Benny knows he looks great...drool or not! Handsome boy.


----------



## Jenny Wren (Feb 27, 2007)

Now those are great pictures--great subject! He's beautiful--drool and all!


----------



## abbiesgolden (Dec 22, 2007)

What great pictures! I keep a towel or tissue handy at all times to wipe the drool away!


----------



## mist (Jun 23, 2007)

Oh I love his Elvis lip, both Gracie and Gabby do that too, so cute


----------



## Charlie06 (Feb 10, 2007)

awe, so cute. 

I would really love to see a newfie drool pic. You have to have one....lol


----------



## Jellybean's mom (Jul 6, 2007)

Hahahahaha....great photos and captions. Handsome devil he is.


----------



## lovealways_jami (Apr 17, 2007)

HAHA... Diesel only drool when I have something he really wants! Great pics!


----------



## Lego&Jacub (Jul 18, 2006)

oh gosh... HHAHAHAHAH... too funny!!


----------



## Celeigh (Nov 29, 2007)

Nice drool! Our first golden's nickname was Slobber. He got called that more than his name.


----------



## norabrown (Jul 20, 2007)

I love the lip curl.


----------



## Bailey & Bentley (Feb 25, 2007)

That is too funny! Look how beautiful Benny looks even while drooling, lol...


----------



## Ardeagold (Feb 26, 2007)

> I would really love to see a newfie drool pic. You have to have one....lol


Not really. I have ONE....and the drool is no worse than the pics of Amos. :lol:

However, some Newfs drool quite a bit. It's all about the head/muzzle shape. 

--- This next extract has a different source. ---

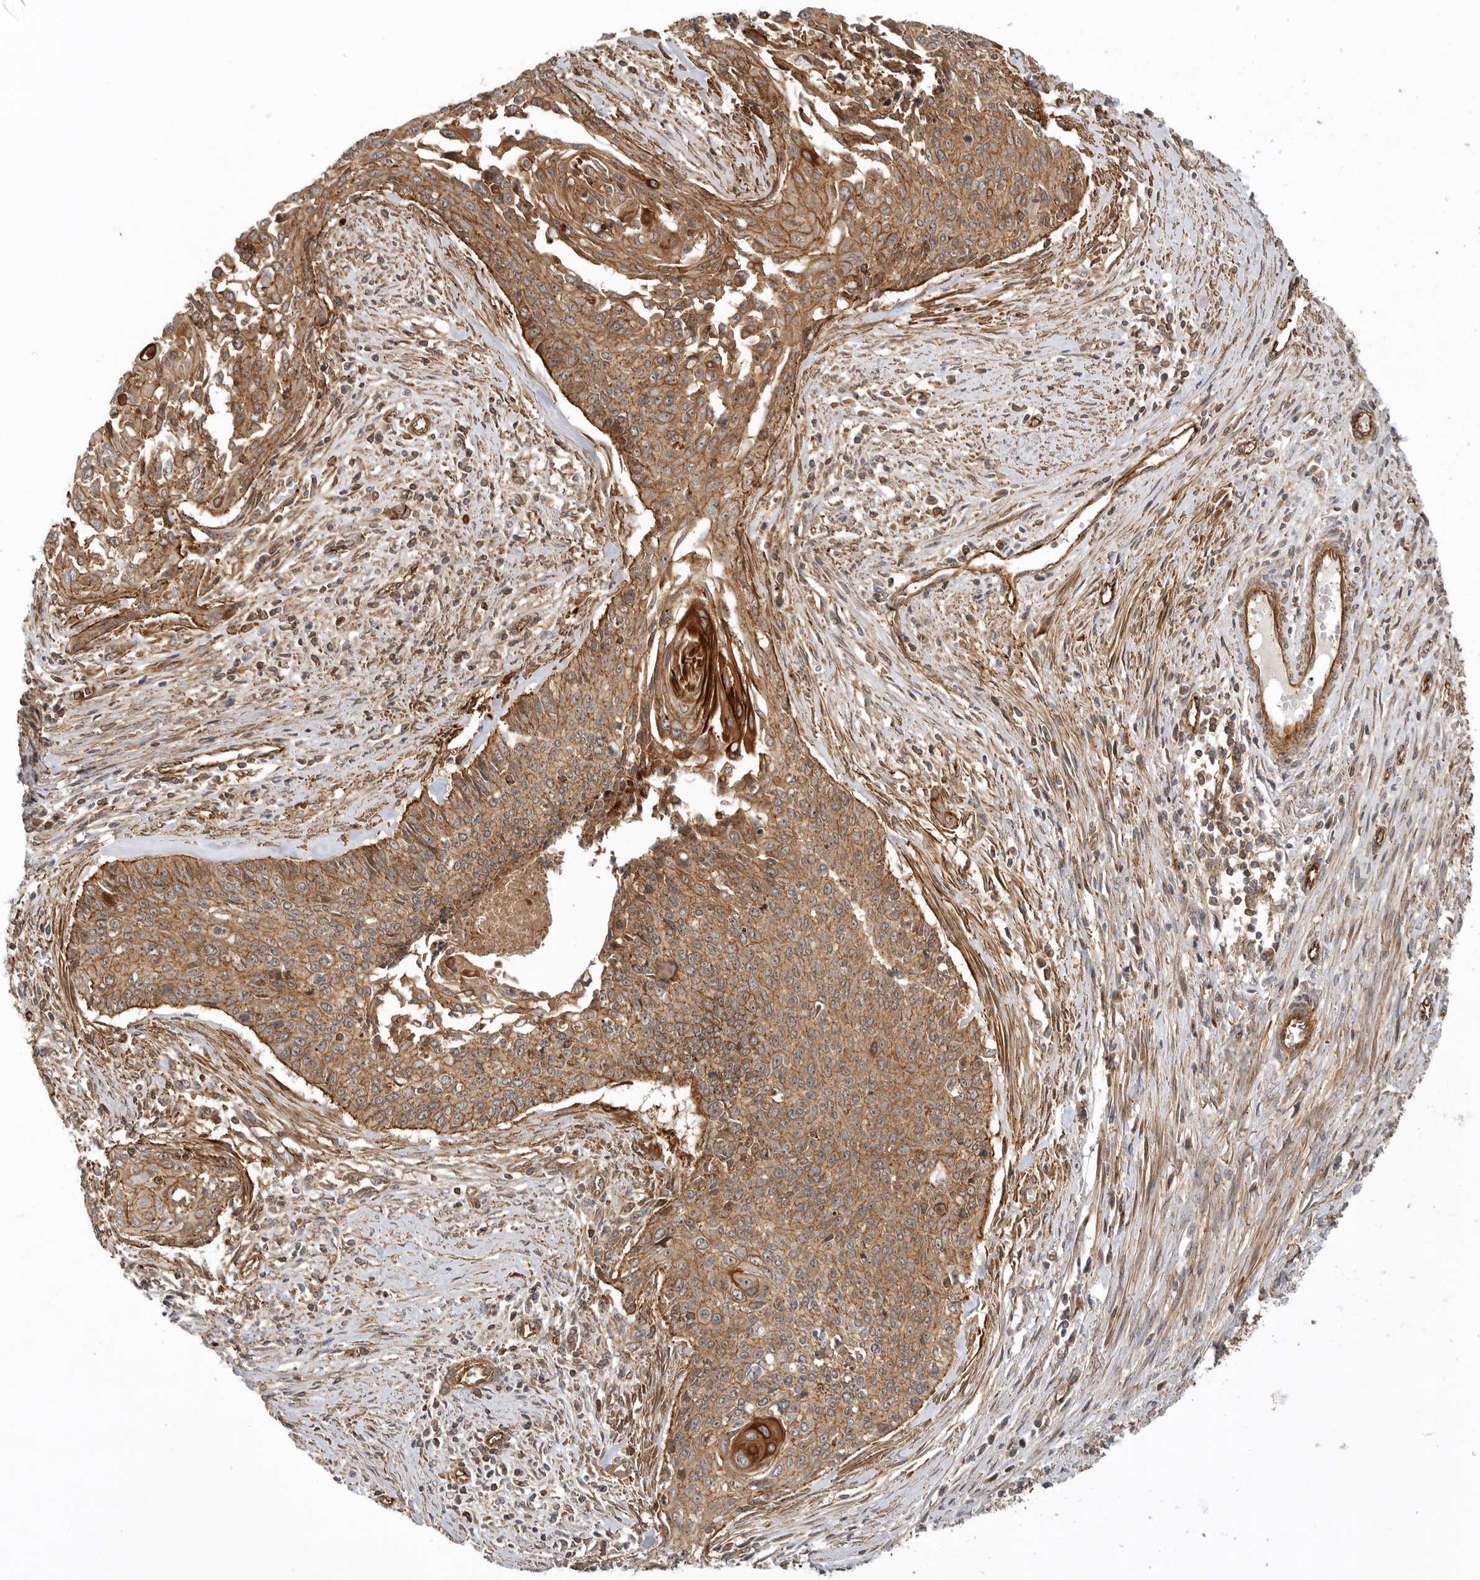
{"staining": {"intensity": "moderate", "quantity": ">75%", "location": "cytoplasmic/membranous"}, "tissue": "cervical cancer", "cell_type": "Tumor cells", "image_type": "cancer", "snomed": [{"axis": "morphology", "description": "Squamous cell carcinoma, NOS"}, {"axis": "topography", "description": "Cervix"}], "caption": "An immunohistochemistry (IHC) micrograph of neoplastic tissue is shown. Protein staining in brown shows moderate cytoplasmic/membranous positivity in cervical cancer (squamous cell carcinoma) within tumor cells.", "gene": "GPATCH2", "patient": {"sex": "female", "age": 55}}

I could get you a pic of a Newf with serious drool.....but it wouldn't be any of mine!!

I don't really care if they do......it's an expected part of the breed. But, ours just don't, so far.


----------



## McSwede (Jan 30, 2007)

Those are great pic's! His expressions, along with the head tilt and lip curl....and the hanger (drool) are priceless! 

He's quite the looker and I love his wavy coat.

~Jackie


----------



## moose (Dec 7, 2007)

That is too funny, thanks for sharing


----------



## RickGibbs (Dec 16, 2005)

lovealways_jami said:


> HAHA... Diesel only drool when I have something he really wants! Great pics!

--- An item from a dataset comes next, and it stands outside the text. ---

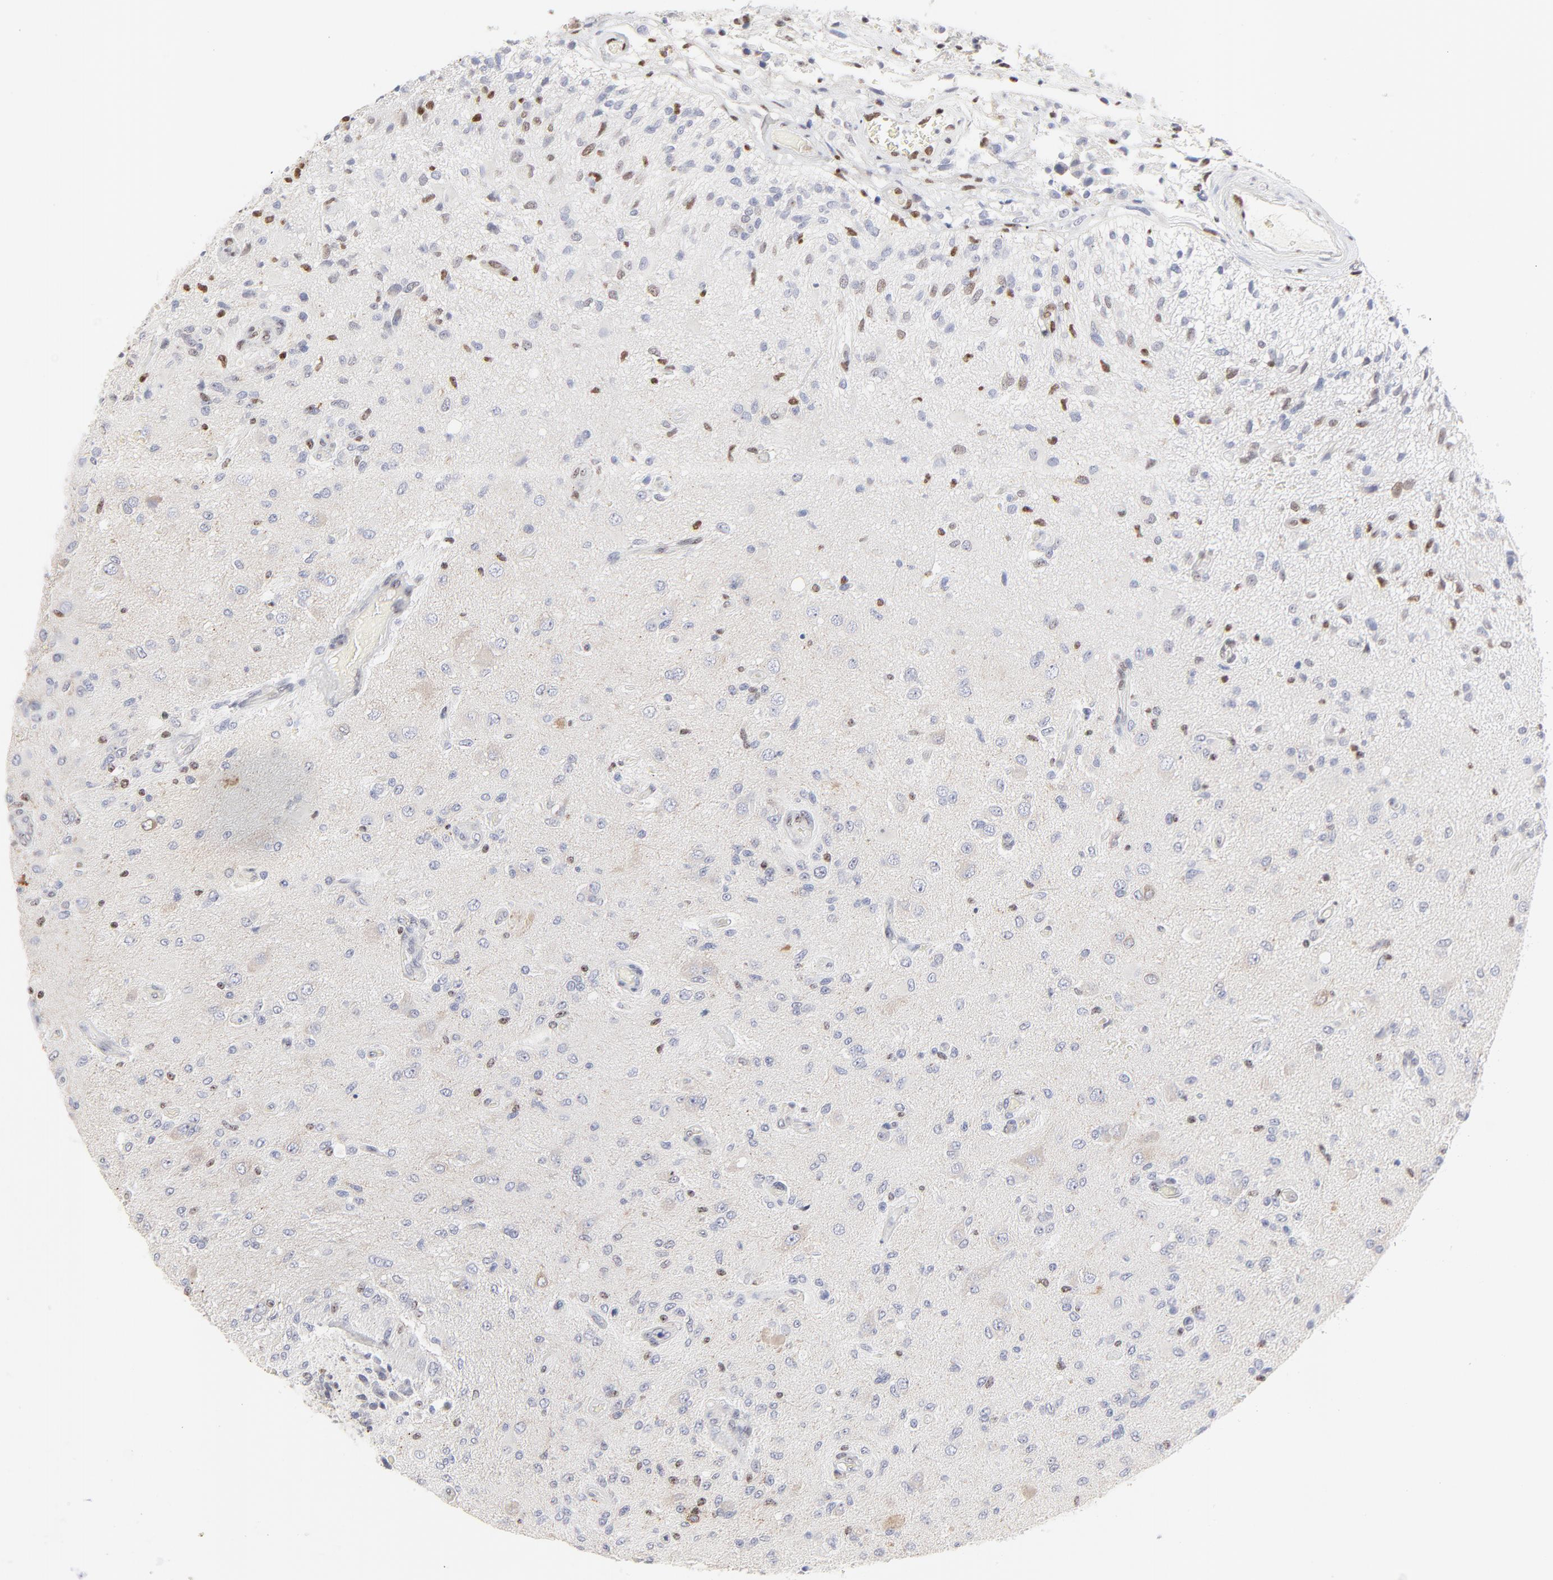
{"staining": {"intensity": "weak", "quantity": "<25%", "location": "nuclear"}, "tissue": "glioma", "cell_type": "Tumor cells", "image_type": "cancer", "snomed": [{"axis": "morphology", "description": "Normal tissue, NOS"}, {"axis": "morphology", "description": "Glioma, malignant, High grade"}, {"axis": "topography", "description": "Cerebral cortex"}], "caption": "Image shows no protein positivity in tumor cells of glioma tissue.", "gene": "NFIL3", "patient": {"sex": "male", "age": 77}}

lol...that's Samson. If I'm holding food, he can drool like crazy. He doesn't drool normally, but for food and treats, he REALLY does.

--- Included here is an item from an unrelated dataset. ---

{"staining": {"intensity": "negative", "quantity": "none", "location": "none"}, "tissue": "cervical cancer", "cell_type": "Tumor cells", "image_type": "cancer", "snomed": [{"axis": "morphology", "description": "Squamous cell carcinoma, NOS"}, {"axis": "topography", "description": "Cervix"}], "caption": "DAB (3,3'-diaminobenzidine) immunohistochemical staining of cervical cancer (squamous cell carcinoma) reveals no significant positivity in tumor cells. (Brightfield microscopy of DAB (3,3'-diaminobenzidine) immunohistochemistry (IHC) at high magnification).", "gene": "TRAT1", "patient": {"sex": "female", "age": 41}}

Cosmo drools more...but for no real reason.


----------



## threegoldengirls (Mar 1, 2006)

Benny still looks cute drool and all! Kaylee drools so much her chest hair gets soaked when she watches us eat


----------



## Old Gold Mum2001 (Feb 25, 2007)

LOL  too cute
Gotta love em 

I had a big ole red boy who drooled, a lot. LOL


----------



## Heidi36oh (Feb 27, 2007)

RickGibbs said:


> lol...that's Samson. If I'm holding food, he can drool like crazy. He doesn't drool normally, but for food and treats, he REALLY does.
> 
> Cosmo drools more...but for no real reason.


Peanut here, I hold food in front of her and she will drool...LOL

Love those pictures, Benny is very handsome








 


 
It's a Girl!!


----------



## Rosco's Mom (May 1, 2007)

that is too cute! Handsome Golden you got there!


----------